## ABOUT THIS TASK
Write out the material below as a JSON list of strings, with one string for each line and no blank lines. Leave the pictures out.
####
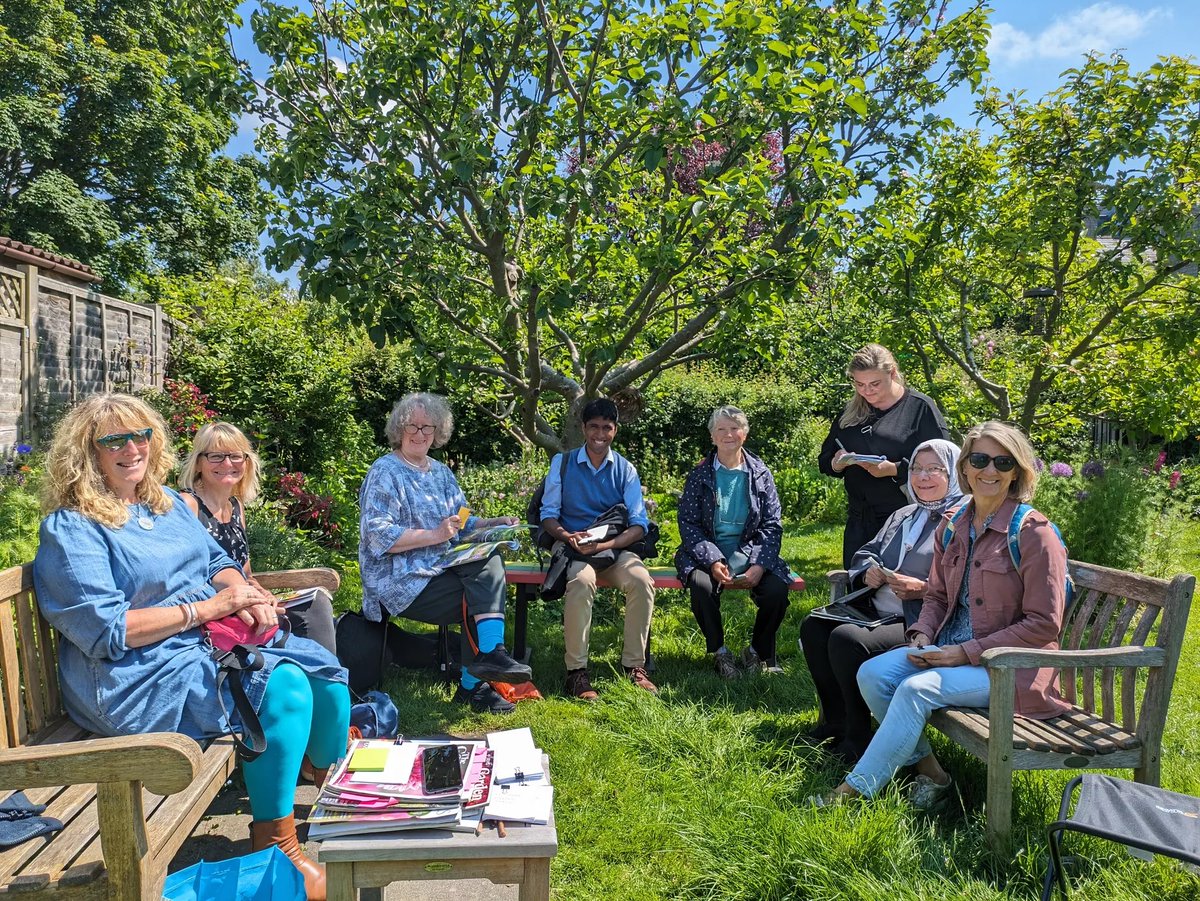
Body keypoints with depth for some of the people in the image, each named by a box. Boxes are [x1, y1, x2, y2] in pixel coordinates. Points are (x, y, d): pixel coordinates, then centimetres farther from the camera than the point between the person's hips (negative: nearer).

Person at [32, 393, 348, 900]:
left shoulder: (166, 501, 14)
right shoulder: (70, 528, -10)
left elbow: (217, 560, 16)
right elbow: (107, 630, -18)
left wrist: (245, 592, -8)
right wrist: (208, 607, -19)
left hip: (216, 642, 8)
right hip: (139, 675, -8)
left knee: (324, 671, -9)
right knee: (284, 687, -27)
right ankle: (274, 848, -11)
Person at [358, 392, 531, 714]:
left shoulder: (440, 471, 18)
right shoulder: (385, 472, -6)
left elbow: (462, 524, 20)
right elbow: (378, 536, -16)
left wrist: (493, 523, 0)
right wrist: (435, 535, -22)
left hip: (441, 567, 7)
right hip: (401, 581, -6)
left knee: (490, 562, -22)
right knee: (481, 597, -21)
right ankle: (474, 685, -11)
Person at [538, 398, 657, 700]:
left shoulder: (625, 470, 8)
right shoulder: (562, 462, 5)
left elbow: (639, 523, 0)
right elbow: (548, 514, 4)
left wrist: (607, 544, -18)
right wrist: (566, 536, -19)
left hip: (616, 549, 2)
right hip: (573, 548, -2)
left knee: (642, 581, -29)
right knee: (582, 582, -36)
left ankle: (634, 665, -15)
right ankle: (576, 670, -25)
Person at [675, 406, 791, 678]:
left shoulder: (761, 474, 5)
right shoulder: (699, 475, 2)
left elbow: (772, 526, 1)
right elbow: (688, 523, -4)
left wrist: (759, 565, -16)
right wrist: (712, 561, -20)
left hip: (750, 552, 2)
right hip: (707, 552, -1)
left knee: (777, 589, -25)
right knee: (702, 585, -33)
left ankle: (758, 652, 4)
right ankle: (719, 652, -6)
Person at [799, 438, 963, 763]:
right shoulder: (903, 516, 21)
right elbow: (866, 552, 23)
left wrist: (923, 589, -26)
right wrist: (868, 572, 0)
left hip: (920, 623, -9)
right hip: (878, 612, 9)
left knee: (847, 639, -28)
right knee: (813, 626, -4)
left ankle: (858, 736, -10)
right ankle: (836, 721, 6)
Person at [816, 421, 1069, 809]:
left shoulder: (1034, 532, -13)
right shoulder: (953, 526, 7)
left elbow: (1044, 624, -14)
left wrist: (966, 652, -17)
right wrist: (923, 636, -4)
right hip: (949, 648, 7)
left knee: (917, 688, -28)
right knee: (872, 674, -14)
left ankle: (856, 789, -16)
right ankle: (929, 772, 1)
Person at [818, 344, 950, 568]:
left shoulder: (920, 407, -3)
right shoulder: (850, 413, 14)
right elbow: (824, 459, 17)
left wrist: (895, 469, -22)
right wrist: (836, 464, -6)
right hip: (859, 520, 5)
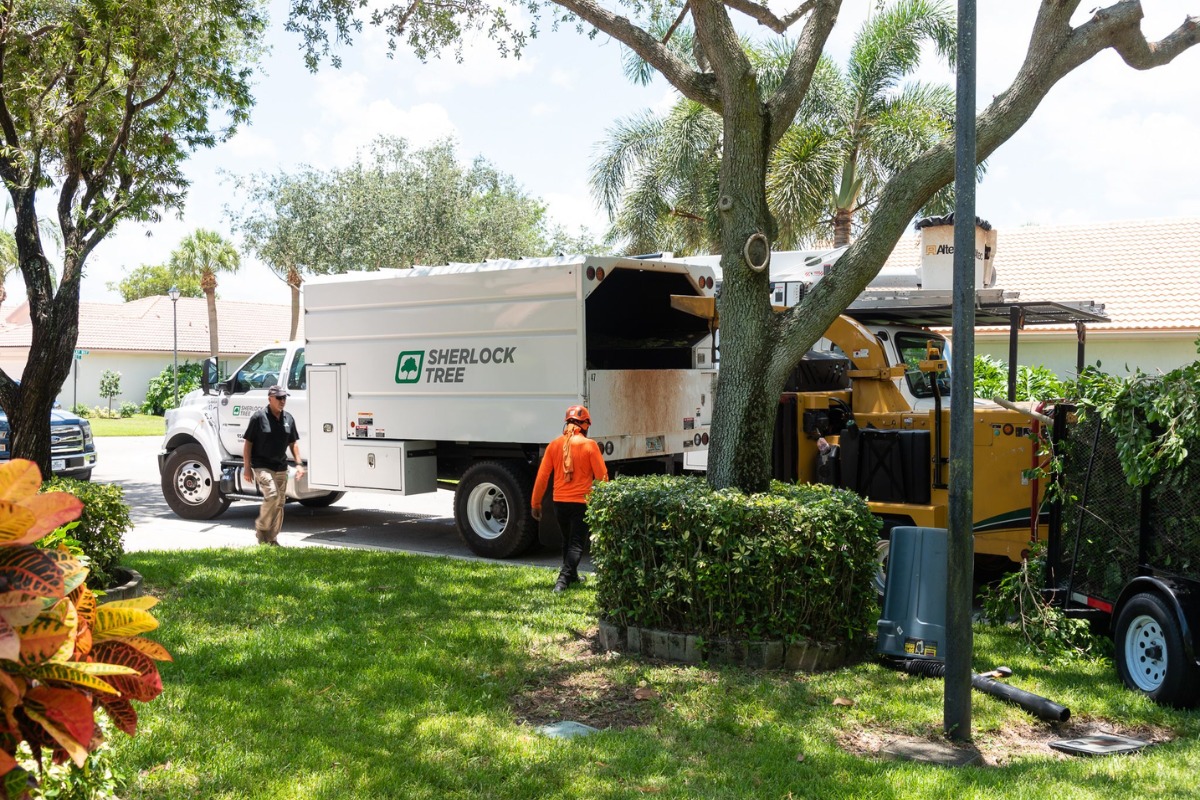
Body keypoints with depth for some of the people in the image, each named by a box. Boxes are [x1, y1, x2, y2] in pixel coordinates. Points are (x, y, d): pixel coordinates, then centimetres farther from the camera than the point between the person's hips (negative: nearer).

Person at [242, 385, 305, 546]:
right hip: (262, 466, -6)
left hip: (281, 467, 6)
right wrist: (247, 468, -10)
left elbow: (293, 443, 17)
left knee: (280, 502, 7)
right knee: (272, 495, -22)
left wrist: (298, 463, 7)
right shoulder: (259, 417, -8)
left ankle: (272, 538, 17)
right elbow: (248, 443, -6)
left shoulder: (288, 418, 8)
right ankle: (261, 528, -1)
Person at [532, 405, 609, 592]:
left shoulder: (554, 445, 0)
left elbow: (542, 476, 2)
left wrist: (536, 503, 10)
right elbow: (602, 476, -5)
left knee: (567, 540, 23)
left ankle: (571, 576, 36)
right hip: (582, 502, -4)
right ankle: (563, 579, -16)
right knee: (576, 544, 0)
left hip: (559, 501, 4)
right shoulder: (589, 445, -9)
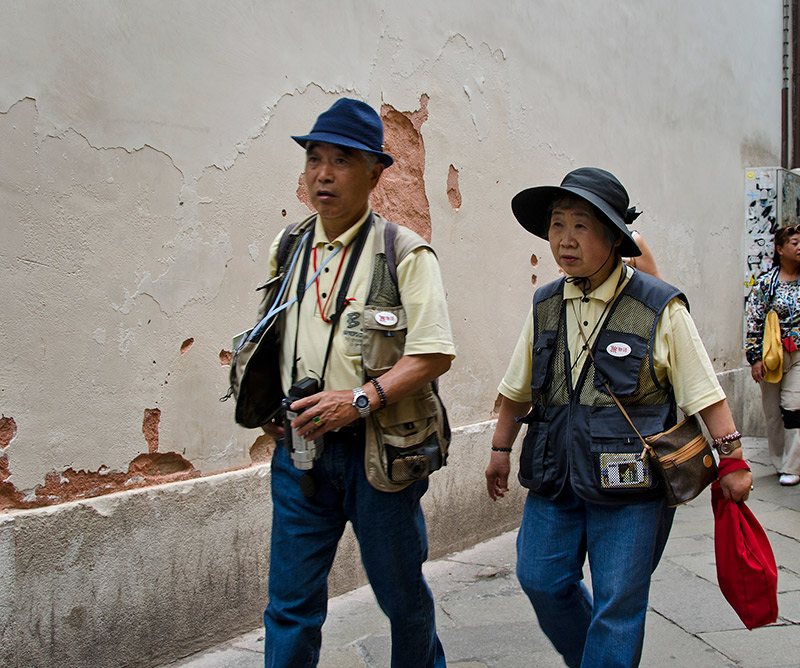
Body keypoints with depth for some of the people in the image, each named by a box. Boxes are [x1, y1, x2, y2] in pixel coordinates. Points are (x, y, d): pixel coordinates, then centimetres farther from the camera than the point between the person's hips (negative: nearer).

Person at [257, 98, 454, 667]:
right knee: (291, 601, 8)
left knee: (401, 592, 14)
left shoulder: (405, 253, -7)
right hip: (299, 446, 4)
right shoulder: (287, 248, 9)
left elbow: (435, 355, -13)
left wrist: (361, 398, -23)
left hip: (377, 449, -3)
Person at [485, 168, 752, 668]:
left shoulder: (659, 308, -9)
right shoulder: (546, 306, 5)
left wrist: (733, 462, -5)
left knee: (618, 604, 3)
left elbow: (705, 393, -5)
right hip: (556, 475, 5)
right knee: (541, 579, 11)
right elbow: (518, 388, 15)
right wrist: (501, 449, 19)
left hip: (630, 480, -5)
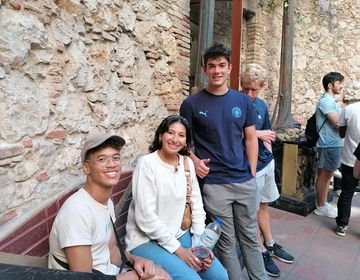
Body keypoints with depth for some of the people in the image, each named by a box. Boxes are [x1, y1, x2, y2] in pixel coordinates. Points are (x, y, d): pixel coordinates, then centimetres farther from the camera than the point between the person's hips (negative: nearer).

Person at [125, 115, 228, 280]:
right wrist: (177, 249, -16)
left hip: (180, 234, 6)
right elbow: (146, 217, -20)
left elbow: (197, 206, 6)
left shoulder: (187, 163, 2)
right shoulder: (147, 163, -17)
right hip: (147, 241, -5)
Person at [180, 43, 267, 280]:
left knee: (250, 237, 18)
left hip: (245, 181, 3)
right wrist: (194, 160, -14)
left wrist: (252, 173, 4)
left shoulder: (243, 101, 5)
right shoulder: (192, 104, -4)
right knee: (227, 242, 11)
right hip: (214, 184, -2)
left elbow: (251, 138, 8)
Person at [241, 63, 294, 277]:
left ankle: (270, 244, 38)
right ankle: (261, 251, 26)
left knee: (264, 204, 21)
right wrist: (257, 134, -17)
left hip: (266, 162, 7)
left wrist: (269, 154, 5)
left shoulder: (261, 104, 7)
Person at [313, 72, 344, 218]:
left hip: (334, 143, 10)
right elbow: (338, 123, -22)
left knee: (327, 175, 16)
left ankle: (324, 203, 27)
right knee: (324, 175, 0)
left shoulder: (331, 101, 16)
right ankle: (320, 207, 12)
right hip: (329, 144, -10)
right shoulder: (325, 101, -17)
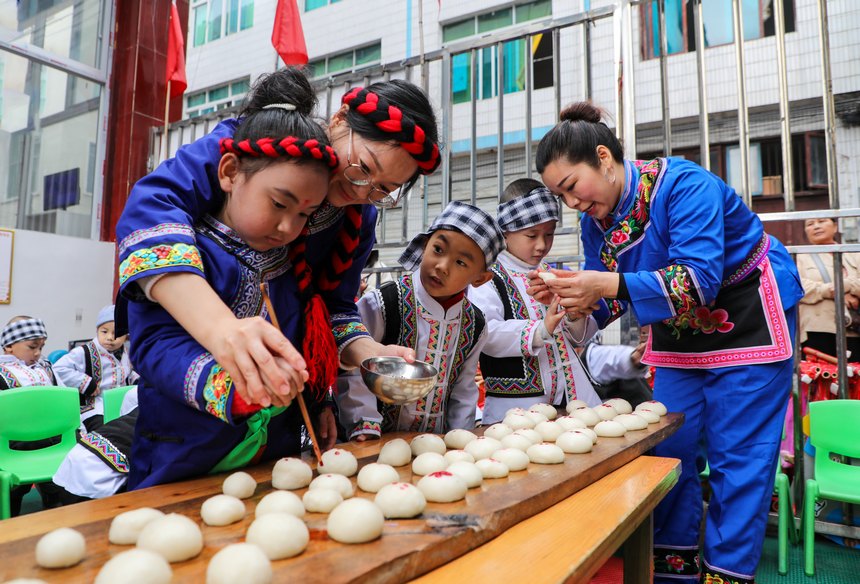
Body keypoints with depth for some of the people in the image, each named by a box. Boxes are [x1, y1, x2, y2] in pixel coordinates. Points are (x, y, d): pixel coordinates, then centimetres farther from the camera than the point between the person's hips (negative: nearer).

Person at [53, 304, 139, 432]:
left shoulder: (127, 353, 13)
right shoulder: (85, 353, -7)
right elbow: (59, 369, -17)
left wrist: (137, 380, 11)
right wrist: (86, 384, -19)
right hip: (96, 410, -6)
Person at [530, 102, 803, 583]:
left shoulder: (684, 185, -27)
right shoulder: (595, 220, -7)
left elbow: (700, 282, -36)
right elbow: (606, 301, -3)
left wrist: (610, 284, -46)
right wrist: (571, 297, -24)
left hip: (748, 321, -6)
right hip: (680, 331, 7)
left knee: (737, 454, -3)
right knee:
####
## ANSWER TO THIS PROBLEM
[
  "Body keypoints with depth for some of the people in the image, each named by a box. Boxes are [x1, y1, x2, y2] in pixel coordinates. Points are (x, y, d): pixel coordinates, then centimetres farther from the camera than the point between the person's hips (negative: nearer).",
  "Person at [32, 393, 348, 900]:",
  "left shoulder: (166, 501, 14)",
  "right shoulder: (70, 528, -10)",
  "left elbow: (217, 560, 16)",
  "right elbow: (107, 630, -18)",
  "left wrist: (245, 592, -8)",
  "right wrist: (208, 607, -19)",
  "left hip: (216, 642, 8)",
  "right hip: (139, 675, -8)",
  "left knee: (324, 671, -9)",
  "right knee: (284, 687, -27)",
  "right ankle: (274, 848, -11)",
  "Person at [358, 392, 531, 714]:",
  "left shoulder: (440, 471, 18)",
  "right shoulder: (385, 472, -6)",
  "left elbow: (462, 524, 20)",
  "right elbow: (378, 536, -16)",
  "left wrist: (493, 523, 0)",
  "right wrist: (435, 535, -22)",
  "left hip: (441, 567, 7)",
  "right hip: (401, 581, -6)",
  "left knee: (490, 562, -22)",
  "right knee: (481, 597, -21)",
  "right ankle: (474, 685, -11)",
  "Person at [538, 398, 657, 700]:",
  "left shoulder: (625, 470, 8)",
  "right shoulder: (562, 462, 5)",
  "left elbow: (639, 523, 0)",
  "right elbow: (548, 514, 4)",
  "left wrist: (607, 544, -18)",
  "right wrist: (566, 536, -19)",
  "left hip: (616, 549, 2)",
  "right hip: (573, 548, -2)",
  "left knee: (642, 581, -29)",
  "right knee: (582, 582, -36)",
  "left ankle: (634, 665, -15)",
  "right ankle: (576, 670, -25)",
  "Person at [675, 406, 791, 678]:",
  "left shoulder: (761, 474, 5)",
  "right shoulder: (699, 475, 2)",
  "left elbow: (772, 526, 1)",
  "right elbow: (688, 523, -4)",
  "left wrist: (759, 565, -16)",
  "right wrist: (712, 561, -20)",
  "left hip: (750, 552, 2)",
  "right hip: (707, 552, -1)",
  "left knee: (777, 589, -25)",
  "right knee: (702, 585, -33)",
  "left ankle: (758, 652, 4)",
  "right ankle: (719, 652, -6)",
  "Person at [799, 438, 963, 763]:",
  "right shoulder: (903, 516, 21)",
  "right elbow: (866, 552, 23)",
  "left wrist: (923, 589, -26)",
  "right wrist: (868, 572, 0)",
  "left hip: (920, 623, -9)",
  "right hip: (878, 612, 9)",
  "left knee: (847, 639, -28)",
  "right knee: (813, 626, -4)",
  "left ankle: (858, 736, -10)",
  "right ankle: (836, 721, 6)",
  "Person at [816, 421, 1069, 809]:",
  "left shoulder: (1034, 532, -13)",
  "right shoulder: (953, 526, 7)",
  "left elbow: (1044, 624, -14)",
  "left wrist: (966, 652, -17)",
  "right wrist: (923, 636, -4)",
  "right hip: (949, 648, 7)",
  "left knee: (917, 688, -28)",
  "right knee: (872, 674, -14)",
  "left ankle: (856, 789, -16)",
  "right ankle: (929, 772, 1)",
  "Person at [818, 344, 950, 568]:",
  "left shoulder: (920, 407, -3)",
  "right shoulder: (850, 413, 14)",
  "right elbow: (824, 459, 17)",
  "left wrist: (895, 469, -22)",
  "right wrist: (836, 464, -6)",
  "right hip: (859, 520, 5)",
  "Body keypoints with depth for some of the people in the image, each named by a box. Boxes are [x1, y1, x2, y2] in pixel coordinates. Points are (x, y, d): pixel coordinates, then centimetres farther from the camera than the point between the person's hips (negative: nearer).",
  "Person at [242, 385, 305, 546]:",
  "right hip: (262, 466, -6)",
  "left hip: (281, 467, 6)",
  "right wrist: (247, 468, -10)",
  "left elbow: (293, 443, 17)",
  "left knee: (280, 502, 7)",
  "right knee: (272, 495, -22)",
  "left wrist: (298, 463, 7)",
  "right shoulder: (259, 417, -8)",
  "left ankle: (272, 538, 17)",
  "right elbow: (248, 443, -6)",
  "left shoulder: (288, 418, 8)",
  "right ankle: (261, 528, -1)",
  "Person at [532, 405, 609, 592]:",
  "left shoulder: (554, 445, 0)",
  "left elbow: (542, 476, 2)",
  "left wrist: (536, 503, 10)",
  "right elbow: (602, 476, -5)",
  "left knee: (567, 540, 23)",
  "left ankle: (571, 576, 36)",
  "right hip: (582, 502, -4)",
  "right ankle: (563, 579, -16)",
  "right knee: (576, 544, 0)",
  "left hip: (559, 501, 4)",
  "right shoulder: (589, 445, -9)",
  "Body keypoints with depth for some of the people in the image, each named by a box. Boxes are [x1, y1, x2, y2] in pixel coordinates. Points are (x, y, d): pixel coordinates, then centimetres farther from the camera than the point between the person's hips (negative: nearer).",
  "Person at [257, 98, 454, 667]:",
  "right knee: (291, 601, 8)",
  "left knee: (401, 592, 14)",
  "left shoulder: (405, 253, -7)",
  "right hip: (299, 446, 4)",
  "right shoulder: (287, 248, 9)",
  "left elbow: (435, 355, -13)",
  "left wrist: (361, 398, -23)",
  "left hip: (377, 449, -3)",
  "Person at [485, 168, 752, 668]:",
  "left shoulder: (659, 308, -9)",
  "right shoulder: (546, 306, 5)",
  "left wrist: (733, 462, -5)",
  "left knee: (618, 604, 3)",
  "left elbow: (705, 393, -5)",
  "right hip: (556, 475, 5)",
  "right knee: (541, 579, 11)",
  "right elbow: (518, 388, 15)",
  "right wrist: (501, 449, 19)",
  "left hip: (630, 480, -5)",
  "Body keypoints with depth for some of the people in the image, each named by a box. Boxes are [x1, y1, x2, y2] in pixel coordinates. Points are (x, y, d): pixel coordinates, then centimetres farther from the camera than the point between the person's hips (negative: nearer).",
  "Person at [125, 115, 228, 280]:",
  "right wrist: (177, 249, -16)",
  "left hip: (180, 234, 6)",
  "right elbow: (146, 217, -20)",
  "left elbow: (197, 206, 6)",
  "left shoulder: (187, 163, 2)",
  "right shoulder: (147, 163, -17)",
  "right hip: (147, 241, -5)",
  "Person at [180, 43, 267, 280]:",
  "left knee: (250, 237, 18)",
  "left hip: (245, 181, 3)",
  "right wrist: (194, 160, -14)",
  "left wrist: (252, 173, 4)",
  "left shoulder: (243, 101, 5)",
  "right shoulder: (192, 104, -4)",
  "right knee: (227, 242, 11)",
  "right hip: (214, 184, -2)",
  "left elbow: (251, 138, 8)",
  "Person at [241, 63, 294, 277]:",
  "left ankle: (270, 244, 38)",
  "right ankle: (261, 251, 26)",
  "left knee: (264, 204, 21)",
  "right wrist: (257, 134, -17)",
  "left hip: (266, 162, 7)",
  "left wrist: (269, 154, 5)",
  "left shoulder: (261, 104, 7)",
  "Person at [313, 72, 344, 218]:",
  "left hip: (334, 143, 10)",
  "right elbow: (338, 123, -22)",
  "left knee: (327, 175, 16)",
  "left ankle: (324, 203, 27)",
  "right knee: (324, 175, 0)",
  "left shoulder: (331, 101, 16)",
  "right ankle: (320, 207, 12)",
  "right hip: (329, 144, -10)",
  "right shoulder: (325, 101, -17)",
  "Body keypoints with depth for some of the people in the image, each named by a box. Boxes are [x1, y1, x2, y2] in pixel coordinates. Points are (x, y, d): pixel coordinates, then centimetres farther from the camera than the point between the person's hips (negative: nearer).",
  "Person at [53, 304, 139, 432]:",
  "left shoulder: (127, 353, 13)",
  "right shoulder: (85, 353, -7)",
  "right elbow: (59, 369, -17)",
  "left wrist: (137, 380, 11)",
  "right wrist: (86, 384, -19)",
  "right hip: (96, 410, -6)",
  "Person at [530, 102, 803, 583]:",
  "left shoulder: (684, 185, -27)",
  "right shoulder: (595, 220, -7)",
  "left elbow: (700, 282, -36)",
  "right elbow: (606, 301, -3)",
  "left wrist: (610, 284, -46)",
  "right wrist: (571, 297, -24)",
  "left hip: (748, 321, -6)",
  "right hip: (680, 331, 7)",
  "left knee: (737, 454, -3)",
  "right knee:"
]